Das lohnt sich allein schon der Poppea wegen. Rosamund Gilmore, eine erfahrene Barock-Regisseurin, hat sie eher dezent auf die von Carl Friedrich Oberle erbaute Einheitsbühne gebracht und weniger Realismus gesucht als eine Choreographie von Bewegung, Aktion und Geste. Weder überfordert sie die Musik noch dichtet sie ihr eine Psychologie an, die sie nicht hat. Wie Monteverdi beharrt auch Gilmore auf Reduktion, und es dauert eine Weile, bis sich die Augen darauf eingelassen haben, dass nicht immer viel passiert. Zugleich entwickeln Gilmores Bilder im zweiten Teil des mehr als dreieinhalbstündigen Abends eine schärfere Kontur, die Choreografie wird dichter, der Subtext des Dramas sichtbar. Leichen pflastern den ehrgeizigen Weg der Poppea zur Macht, und schließlich, als Monteverdis Musik galant zum Finale aufspielt, wird auch sie sterben - weggeworfen von Nero, dem sie sich andiente.
•••••
§ **Aufgaben**:
1 – Zitieren Sie aus der Kritik zur Poppea-Inszenierung wörtlich die Passage von "Das lohnt sich" bis "sie sich andiente.".
2 – Schreiben Sie die Kritik zur Poppea-Inszenierung im Anschluss an ihren letzten Satz fort.

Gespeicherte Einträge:
•••••
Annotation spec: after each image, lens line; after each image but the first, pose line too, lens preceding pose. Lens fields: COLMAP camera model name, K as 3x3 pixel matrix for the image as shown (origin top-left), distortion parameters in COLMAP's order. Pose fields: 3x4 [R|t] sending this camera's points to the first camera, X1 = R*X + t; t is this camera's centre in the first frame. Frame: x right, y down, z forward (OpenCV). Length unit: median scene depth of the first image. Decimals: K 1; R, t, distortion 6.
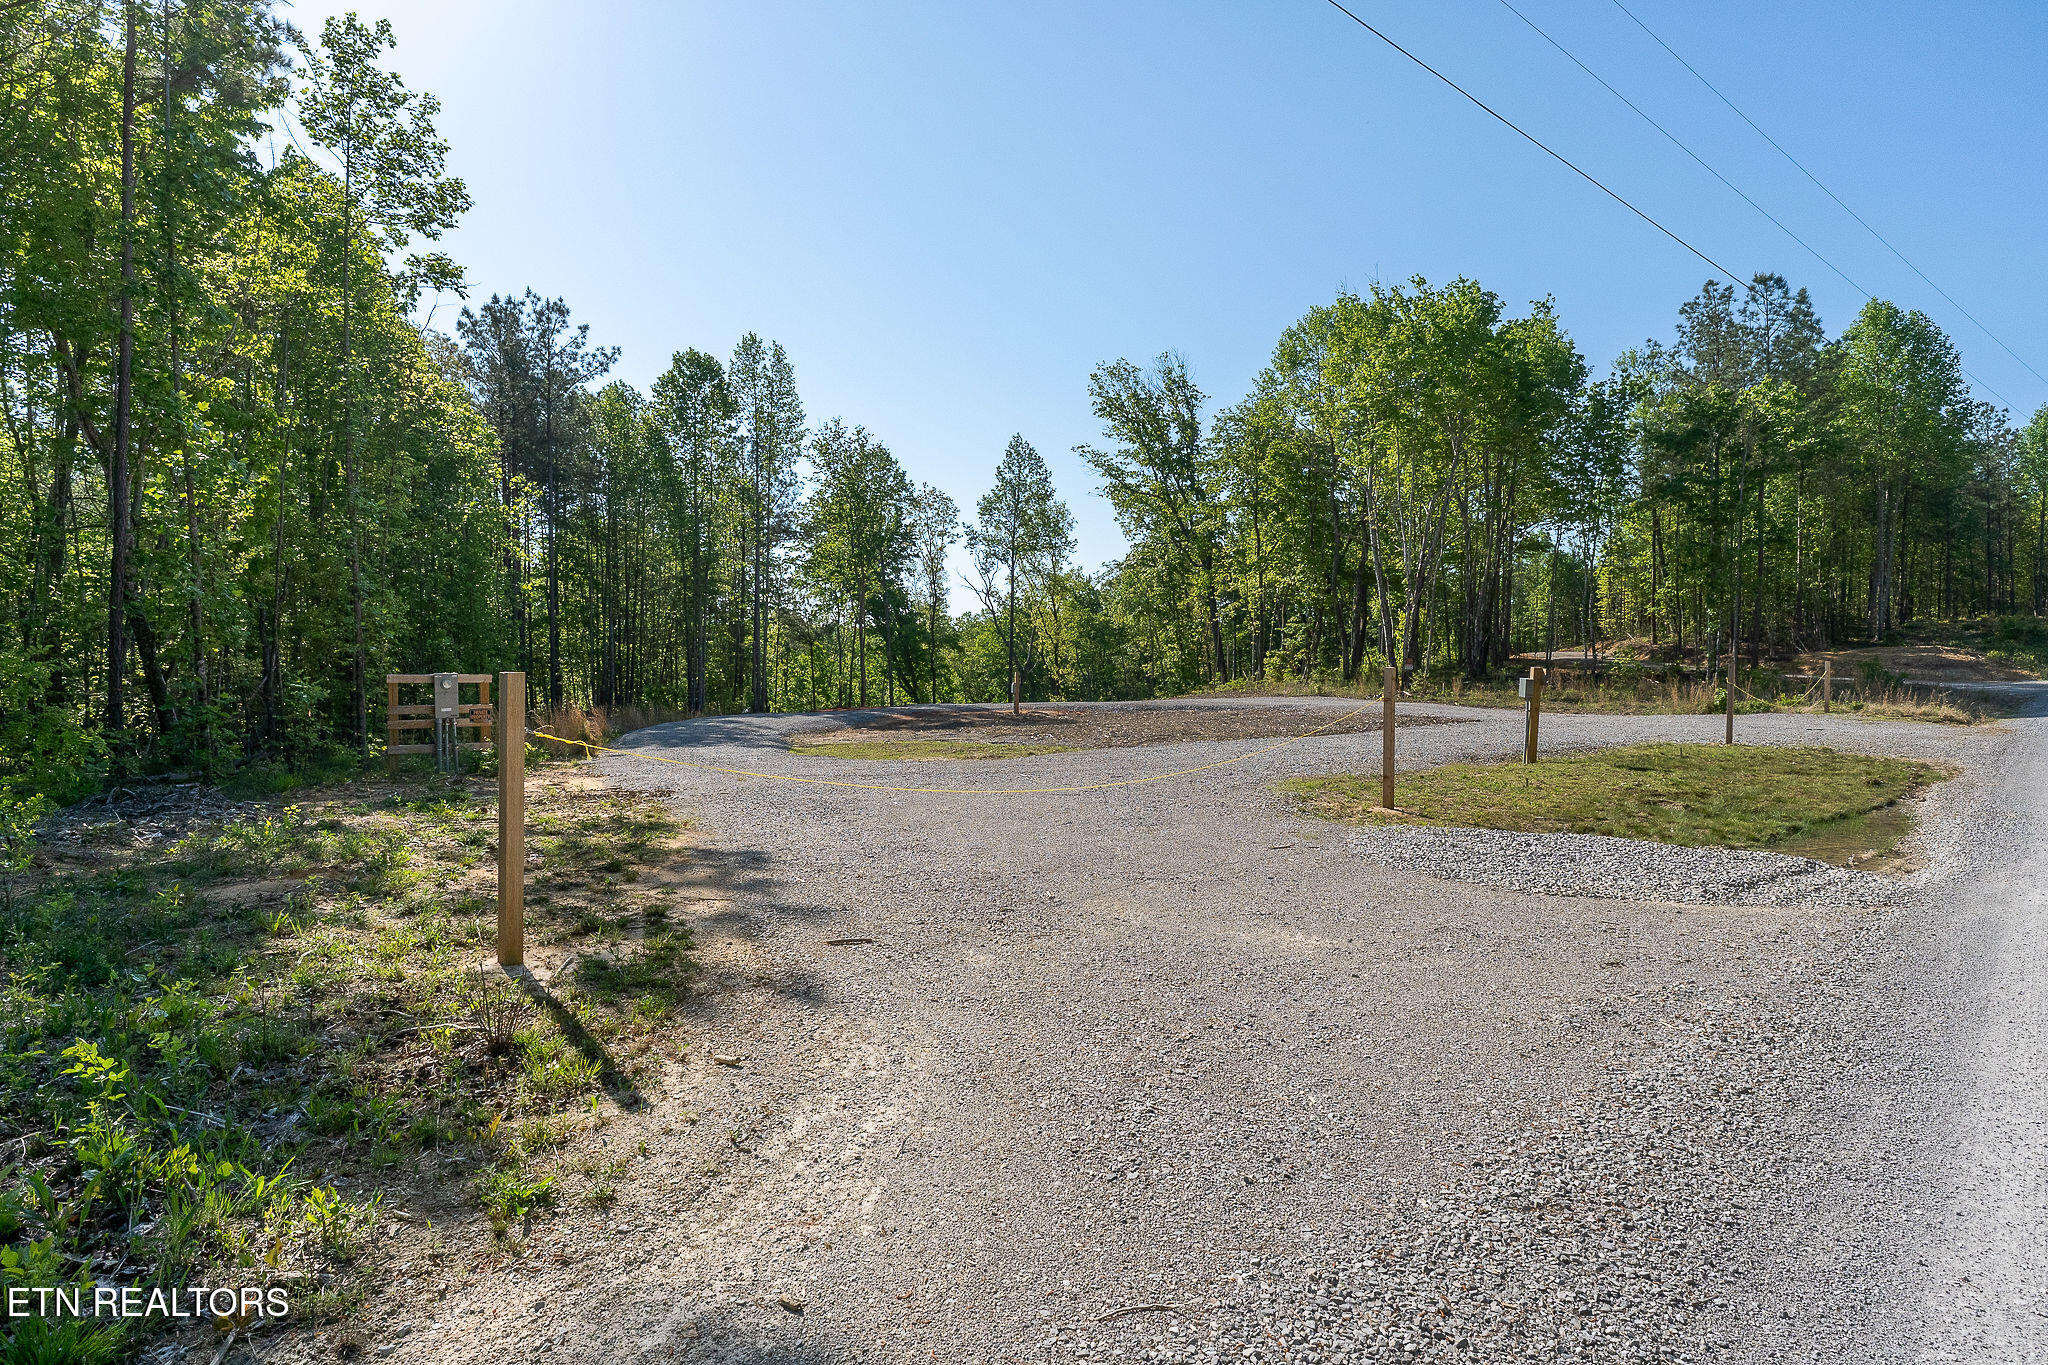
lens RADIAL K [[1116.4, 0, 1024.0], [0, 1116.4, 682.5], [0, 0, 1]] dist [-0.001581, -0.000019]
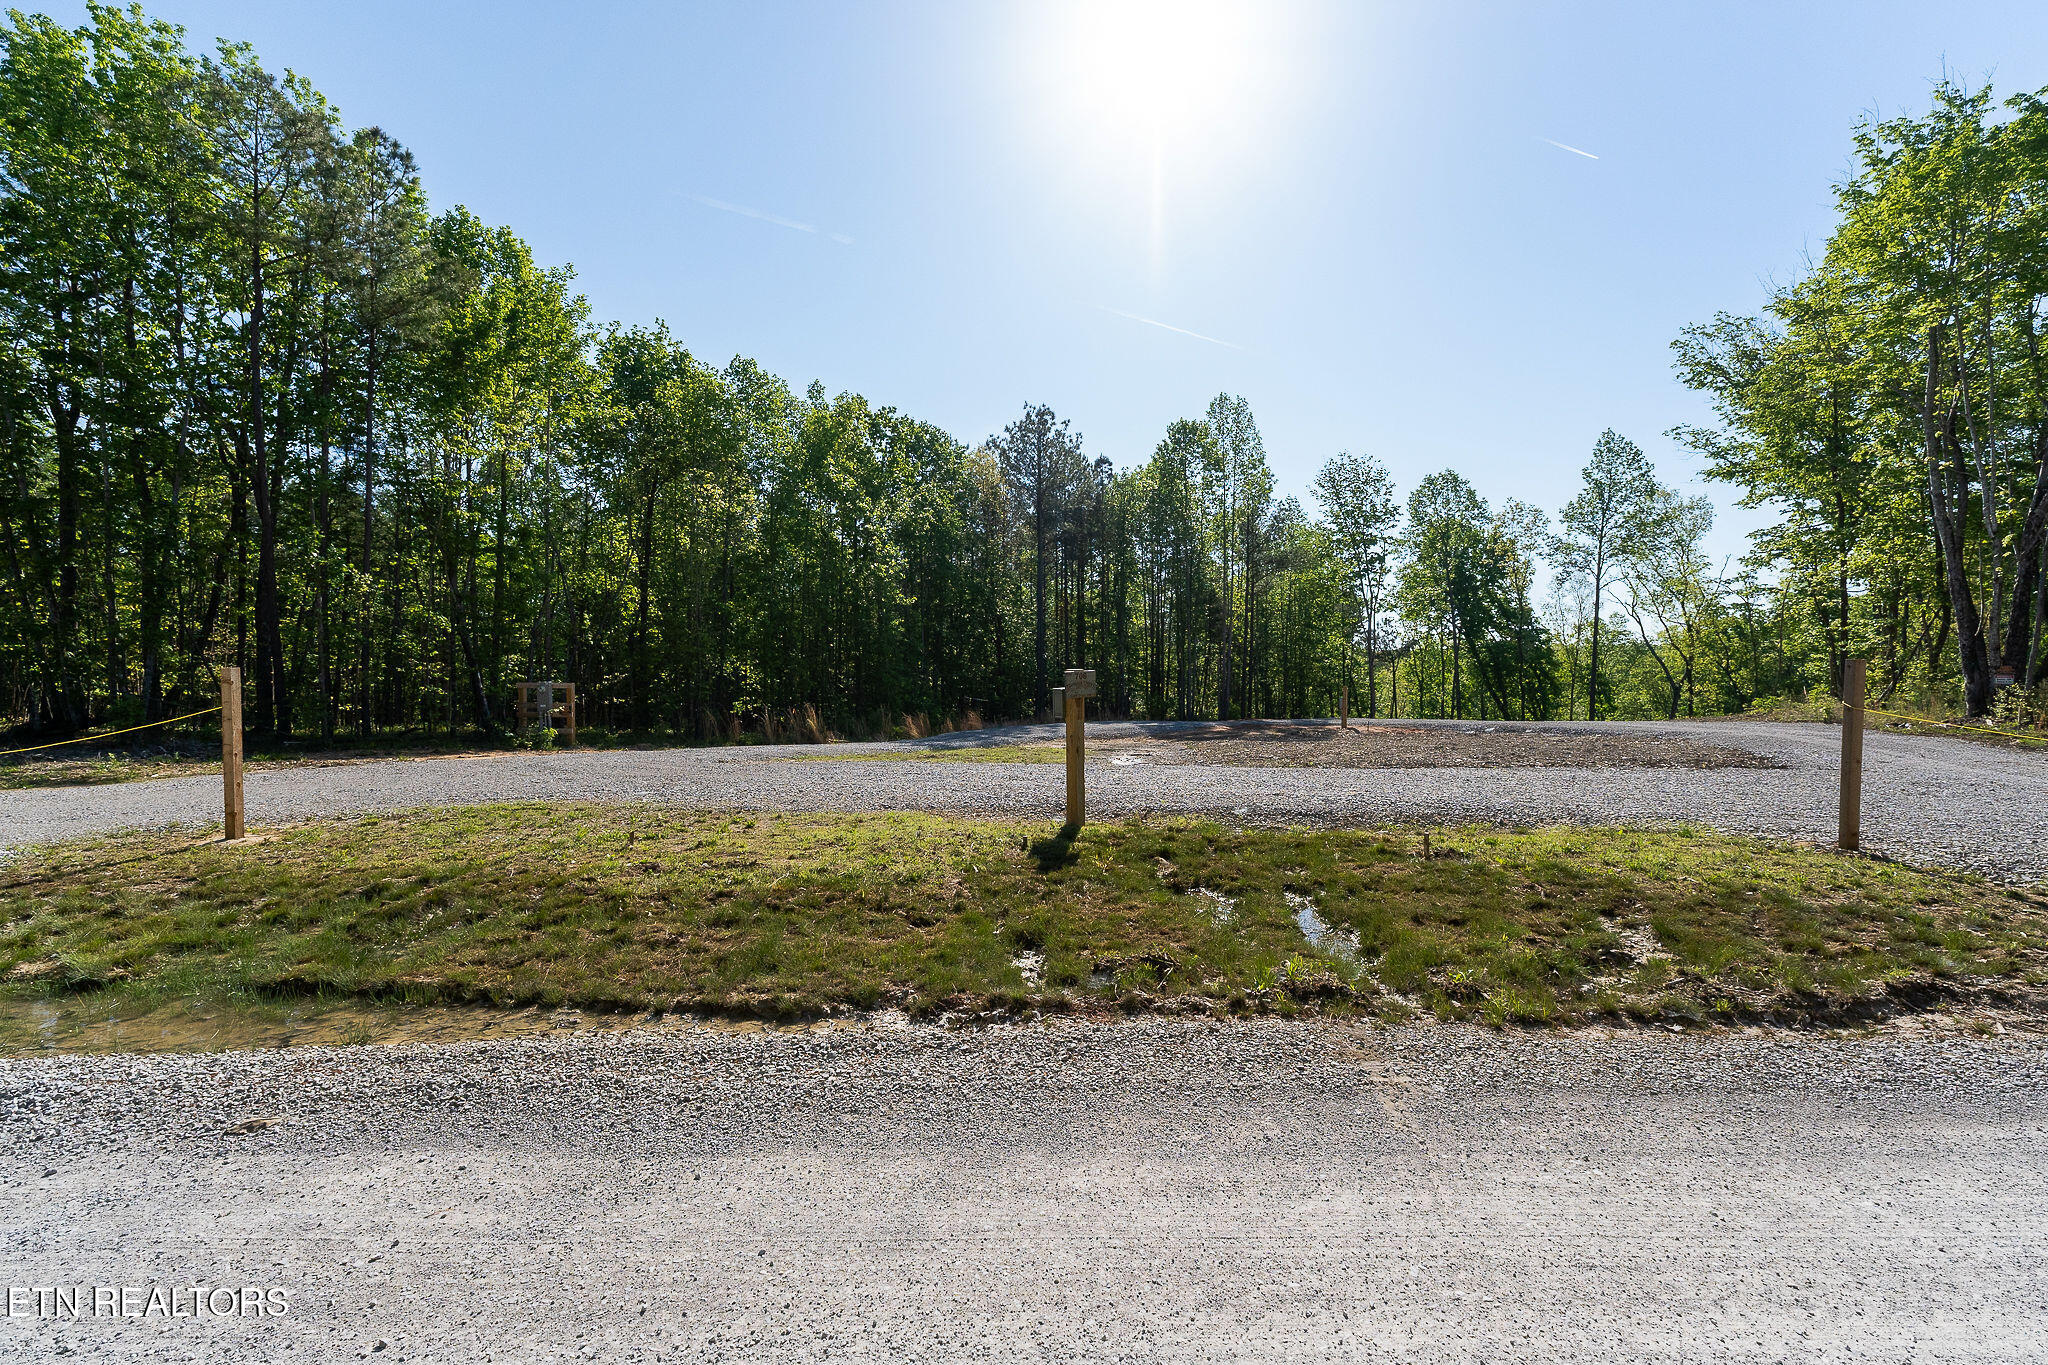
lens RADIAL K [[853.5, 0, 1024.0], [0, 853.5, 682.5], [0, 0, 1]] dist [-0.000444, 0.000163]
pose [[0.671960, 0.000451, -0.740588, 0.187719], [-0.014908, 0.999805, -0.012918, 0.001876], [0.740438, 0.019722, 0.671836, 0.173190]]
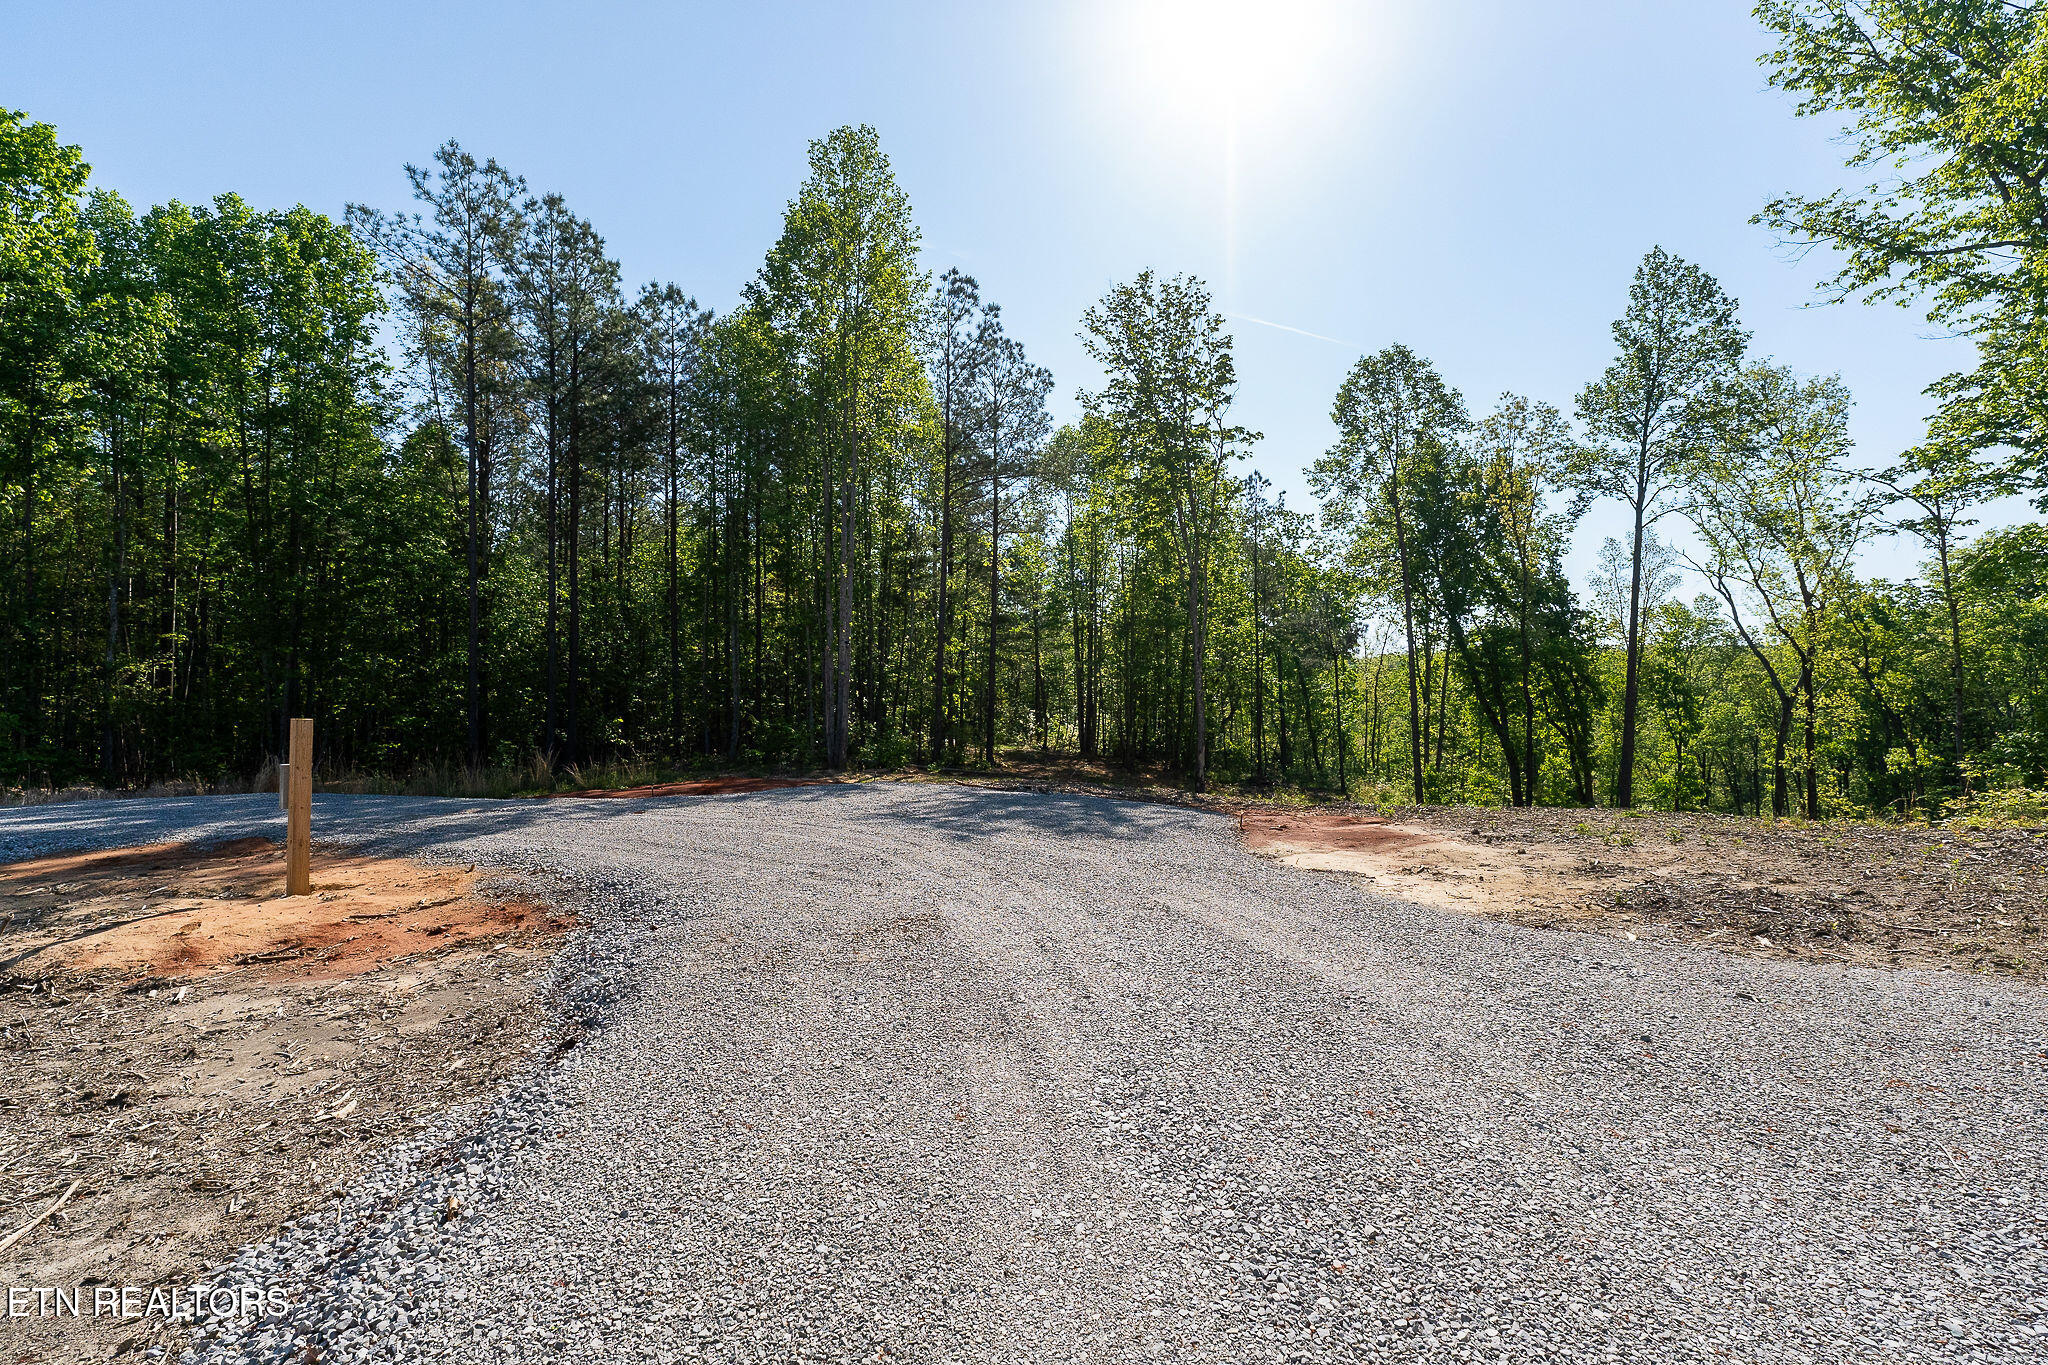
lens RADIAL K [[894.8, 0, 1024.0], [0, 894.8, 682.5], [0, 0, 1]] dist [-0.016061, -0.000405]
pose [[0.623635, -0.005449, -0.781696, 0.129799], [-0.014997, 0.999708, -0.018933, -0.006823], [0.781572, 0.023530, 0.623372, 0.506427]]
•••••
§ **Ihre Antworten**:
1 –
Das lohnt sich allein schon der Poppea wegen. Rosamund Gilmore, eine erfahrene Barock-Regisseurin, hat sie eher dezent auf die von Carl Friedrich Oberle erbaute Einheitsbühne gebracht und weniger Realismus gesucht als eine Choreographie von Bewegung, Aktion und Geste. Weder überfordert sie die Musik noch dichtet sie ihr eine Psychologie an, die sie nicht hat. Wie Monteverdi beharrt auch Gilmore auf Reduktion, und es dauert eine Weile, bis sich die Augen darauf eingelassen haben, dass nicht immer viel passiert. Zugleich entwickeln Gilmores Bilder im zweiten Teil des mehr als dreieinhalbstündigen Abends eine schärfere Kontur, die Choreografie wird dichter, der Subtext des Dramas sichtbar. Leichen pflastern den ehrgeizigen Weg der Poppea zur Macht, und schließlich, als Monteverdis Musik galant zum Finale aufspielt, wird auch sie sterben - weggeworfen von Nero, dem sie sich andiente.

2 –
Juanita Lascarro gibt in der Titelpartie ihr Rollendebüt. Man könnte über ihren historischen Zugriff mithin streiten, aber sie singt die Poppea so wunderbar, so verwirrend verführerisch, dass man es lieber lässt. Ohnehin ist das musikalische Niveau atemberaubend. Felice Vananzoni, Studienleiter der Oper Frankfurt, führt das kleine Ensemble bei seinem Hausdebüt als Dirigent fast zu vorsichtig, so sehr bemüht er sich um die im Detail verborgenen Feinheiten der Partitur. Francesca Provvisionato gibt der Ottavia, der Gattin Neros, noch im Verrat eine seltene Würde und auch die Nebenrollen sind bestens besetzt: Diane Pilcher als Nutrice und Hans-Jürgen Lazar als Amme Poppeas stehen da nur stellvertretend für alle. Der gewaltige Applaus jedenfalls war vollkommen verdient.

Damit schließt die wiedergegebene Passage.